The dogs, bull mastiff-cross Charlie and shar pei-cross Sharni, escaped from a Frankston backyard late last year and had been held in a council-run pound while their fate was decided (‘Decision dogs council’, The Times, 7/7/14).
Pet owners Shannon Holt and Evan Jeremiejczyk had taken council all the way to the Supreme Court in a bid to save the lives of the animals.
Lawyers for Companion Animals principal Anne Greenaway acted on behalf of the owners in their legal fight. Ms Greenaway said the killing of the dogs was “despicable and unnecessary”.
Council had refused to listen to animal experts, according to Ms Greenaway.
“They took a hardline stance from day one,” she said.
“An animal expert put both dogs through a temperament assessment and reported they posed no further danger to people or animals, yet they went ahead and put them down anyway.”
The dogs were “humanely euthanised” last Monday (7 July). Council issued a statement from the mayor, Cr Darrel Taylor, having previously refused to comment while legal appeals were being heard.
“This decision was not taken lightly, our council considers every such case carefully based on all the information available to ensure we act responsibly on behalf of our community,” the statement read.

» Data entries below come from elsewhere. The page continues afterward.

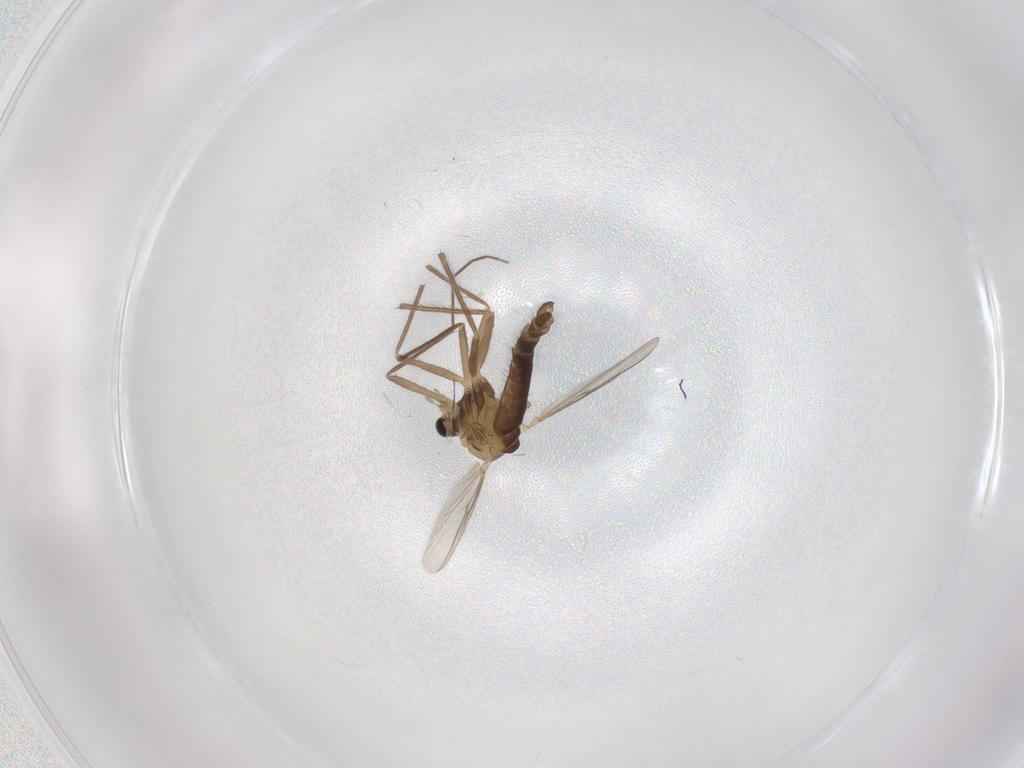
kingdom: Animalia
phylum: Arthropoda
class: Insecta
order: Diptera
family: Chironomidae
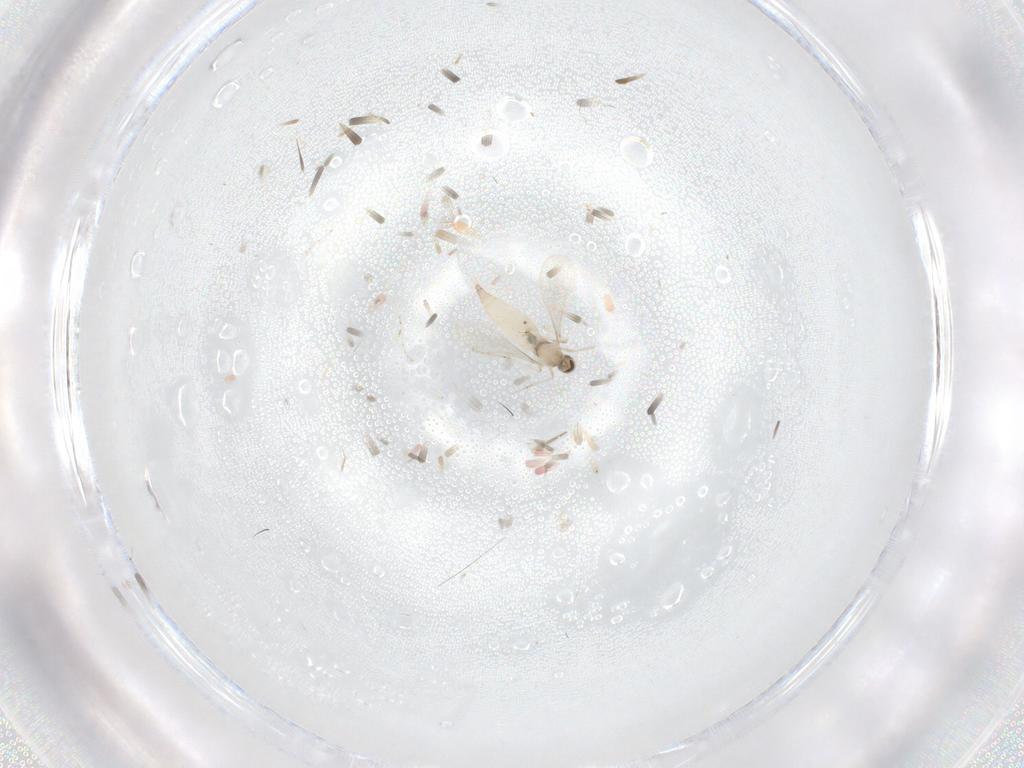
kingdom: Animalia
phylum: Arthropoda
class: Insecta
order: Diptera
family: Cecidomyiidae
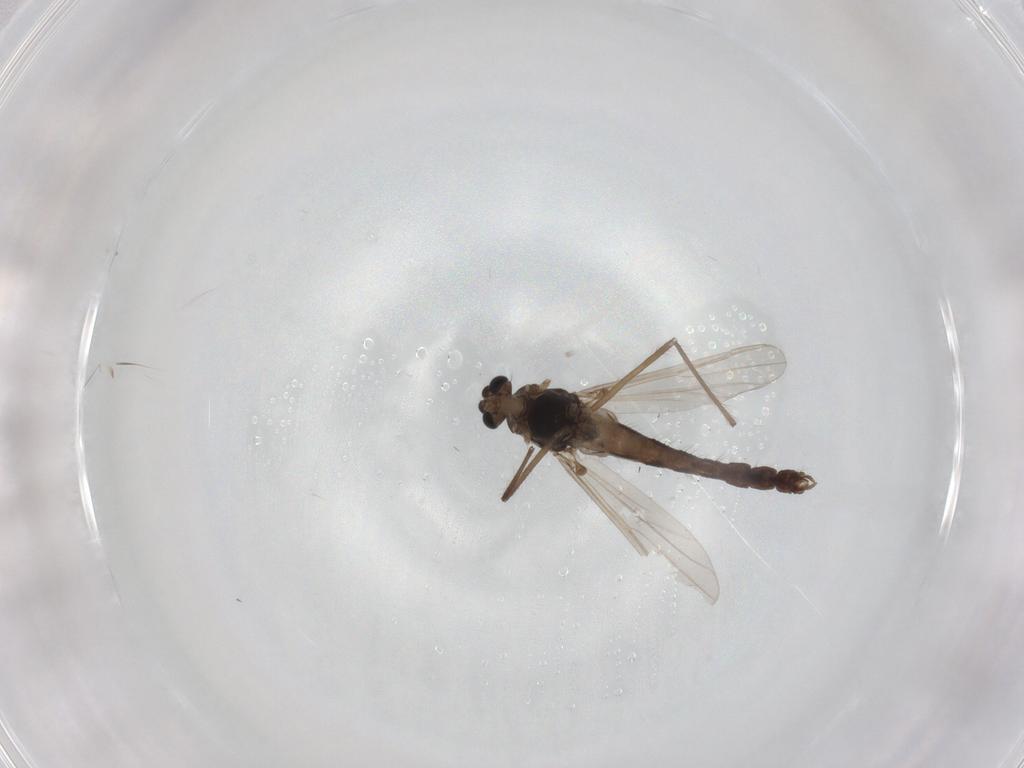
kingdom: Animalia
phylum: Arthropoda
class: Insecta
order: Diptera
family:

“Due to the legal and case review process, council has not been in a position to fully respond to some provocative media coverage.”
At a Magistrates’ Court hearing in February, Ms Holt and Mr Jeremiejczyk pleaded guilty to charges of failing to register a dog, having a dog at large and a dog attack causing death.
The pair claimed council had offered not to seek an order to destroy the dogs if they pleaded guilty.
Cr Taylor said council had considered several aspects of the case when making the decision to destroy the animals.
“Following the guilty verdict council considered the attack in question, the cat owners’ views of the dogs returning to the community, the dogs’ history and the owners’ previous record of irresponsible pet ownership, which council was not in a position to release to the public.”
RSPCA South Australia and other interstate animal welfare groups last week offered to take the two dogs but it was rejected by council.
“Council did not accept these offers as they could not give a 100 per cent guarantee the dogs would not be a risk to people and animals when re-released into a community, and council was not prepared to hand over our legal and moral responsibilities,” Cr Taylor said.
Ms Greenaway said a fence through which the dogs had escaped had been fixed after many requests by the owners to the Department of Human Services.
“Councillors or officers never once visited the owners’ home to see that the fence had been fixed,” she said.
“I believe council has been really malicious and has treated my clients appallingly.”
Ms Greenaway said other councils were willing to heed experts’ views on potentially dangerous dogs but Frankston had “backed themselves into a corner by being so hardline from the start”.
“I think they didn’t want to release those dogs to anyone because they knew damn well that they weren’t dangerous,” she said.
“They knew they would have ‘egg on their faces’ if they did.”